2010年7月に発足した成田の地域おこしグループ成田空援隊も、このうどんのPRに乗り出し、その活動がテレビでも再三取り上げられた[5]。空援隊は資金に余裕がなく、うどんの試食会では材料費を徴収しなければならないほど活動には制約があったが[6]、隊の働きかけにより、一時的にJALの成田空港国際線ラウンジでも振る舞われた[7]。価格や浸透度に選定条件のある昭文社の雑誌にもご当地グルメとして取り上げられた[8]。2012年に空援隊の活動が舞台化された際にも、成富うどんのPR活動が題材に盛り込まれた[9]。
脚注
[編集]- ^ 「青鉛筆」『朝日新聞』2010年9月20日、31面。
- ^ a b 「十字路 「成富うどん」広め 空港周辺を活性化」『読売新聞』2010年11月12日、30面千葉。

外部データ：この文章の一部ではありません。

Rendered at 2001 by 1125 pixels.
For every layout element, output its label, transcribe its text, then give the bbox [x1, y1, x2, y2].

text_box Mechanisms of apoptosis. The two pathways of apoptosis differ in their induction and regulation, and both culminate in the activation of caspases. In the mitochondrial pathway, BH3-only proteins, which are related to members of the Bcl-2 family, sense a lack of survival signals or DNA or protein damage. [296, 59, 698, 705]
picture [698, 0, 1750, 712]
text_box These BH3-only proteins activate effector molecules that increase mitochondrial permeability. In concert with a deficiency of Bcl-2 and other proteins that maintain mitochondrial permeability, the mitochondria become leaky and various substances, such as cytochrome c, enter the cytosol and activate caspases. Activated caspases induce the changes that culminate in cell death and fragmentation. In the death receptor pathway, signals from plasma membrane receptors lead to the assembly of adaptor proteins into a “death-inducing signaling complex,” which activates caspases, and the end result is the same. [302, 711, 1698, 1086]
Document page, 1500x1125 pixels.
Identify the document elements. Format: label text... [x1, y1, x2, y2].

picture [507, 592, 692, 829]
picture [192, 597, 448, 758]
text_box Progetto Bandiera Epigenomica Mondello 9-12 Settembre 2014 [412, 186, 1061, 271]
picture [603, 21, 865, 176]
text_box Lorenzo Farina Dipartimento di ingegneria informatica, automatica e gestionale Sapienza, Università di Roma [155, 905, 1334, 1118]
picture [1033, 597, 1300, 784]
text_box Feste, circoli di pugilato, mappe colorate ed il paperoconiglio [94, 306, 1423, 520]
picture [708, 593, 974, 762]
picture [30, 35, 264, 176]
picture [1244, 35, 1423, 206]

- ^ 「商店街ルネサンス*5 まちのめんメン 成富うどん フォークで味わう」『読売新聞』2011年5月9日、27面千葉。
- ^ 「街かど人物館 千葉のそば店主 世界の味、うどんに絡め」『日本経済新聞』2011年6月6日、34面。
- ^ 長屋護「「空援隊」活動再開 被災者招く企画 滑走路、ホテルから見学」『朝日新聞』2011年4月21日、28面千葉全県。

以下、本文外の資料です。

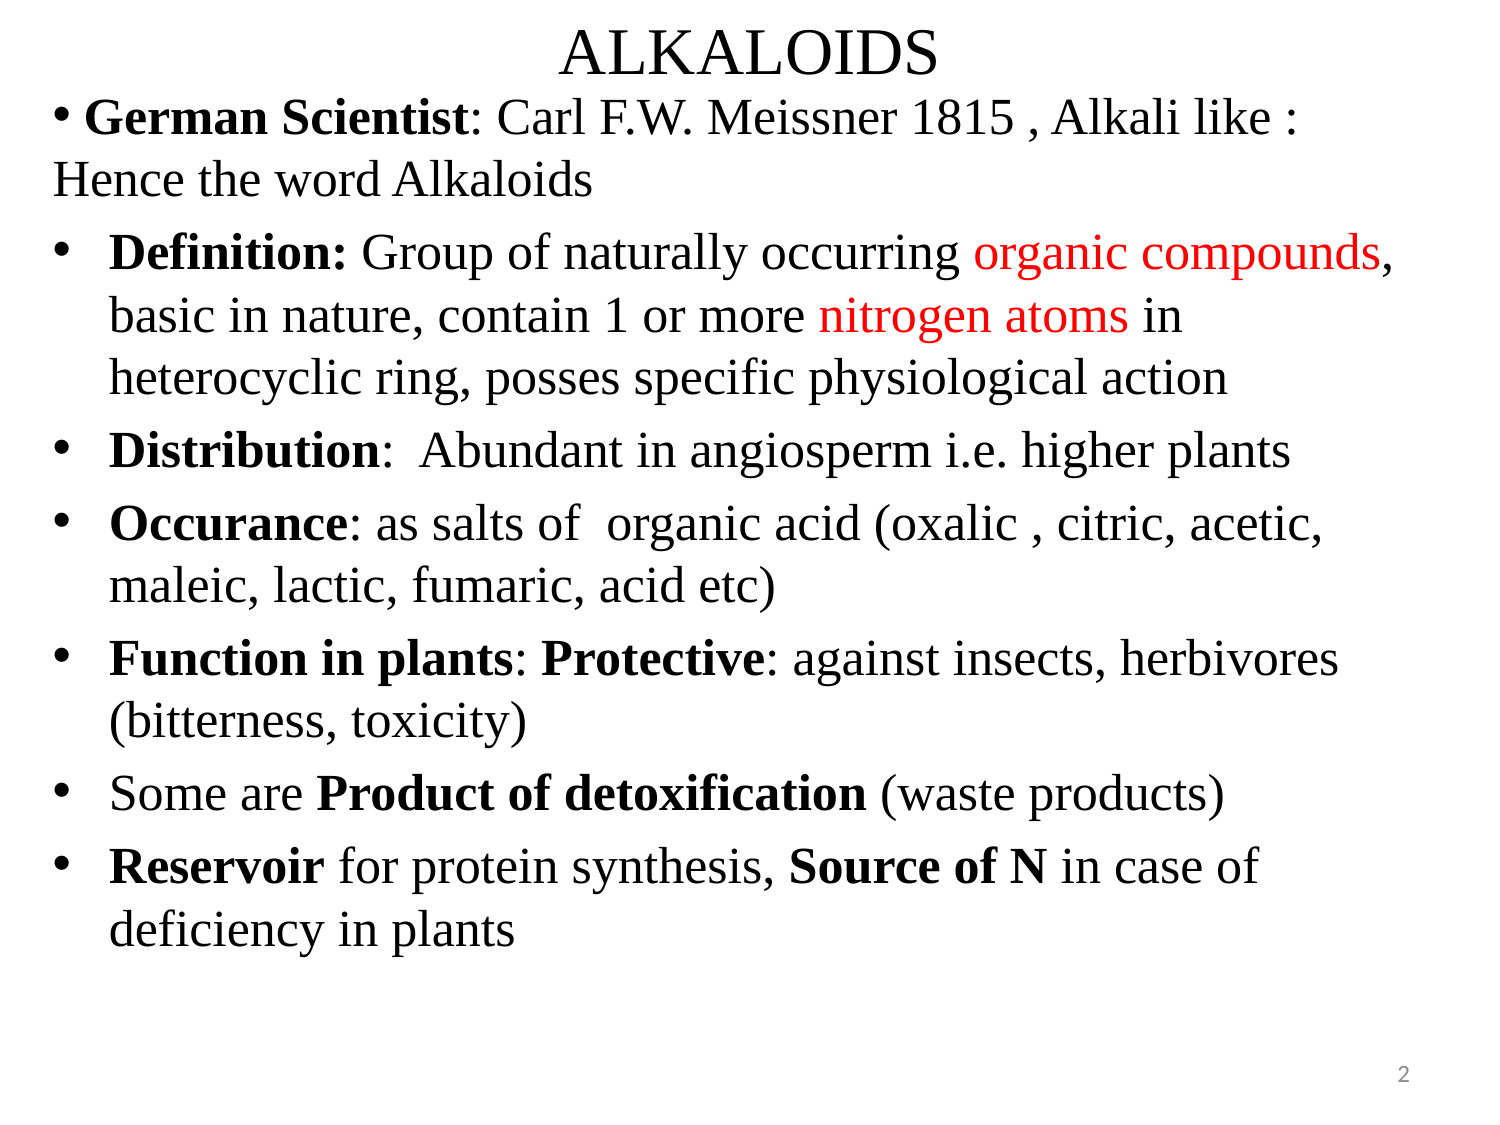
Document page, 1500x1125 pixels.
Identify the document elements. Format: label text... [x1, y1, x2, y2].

slide_number 2 [1074, 1042, 1425, 1103]
title ALKALOIDS [75, 0, 1425, 75]
list German Scientist: Carl F.W. Meissner 1815 , Alkali like : Hence the word Alkaloids Definition: Group of naturally occurring organic compounds, basic in nature, contain 1 or more nitrogen atoms in heterocyclic ring, posses specific physiological action Distribution: Abundant in angiosperm i.e. higher plants Occurance: as salts of organic acid (oxalic , citric, acetic, maleic, lactic, fumaric, acid etc) Function in plants: Protective: against insects, herbivores (bitterness, toxicity) Some are Product of detoxification (waste products) Reservoir for protein synthesis, Source of N in case of deficiency in plants [37, 75, 1450, 1088]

- ^ 「ちばの風 成田空援隊(成田市) 羽田国際化に危機感、有志が結集 「目立たせろ」あの手この手」『日本経済新聞』2011年2月4日、地方経済面千葉。
- ^ 「成富うどん 空港デビュー JAL国際線ラウンジ あすまで」『朝日新聞』2011年10月6日、29面千葉。
- ^ 長屋護「リポート2011 「空援隊」地元PR加速 雑誌に成富うどん紹介 映画ロケ誘致 経済効果は「未知数」」『朝日新聞』2011年11月17日、28面千葉全県。
- ^ 「成田空援隊の活動を舞台化 あすから成田で公園」『朝日新聞』2012年10月18日、28面千葉全県。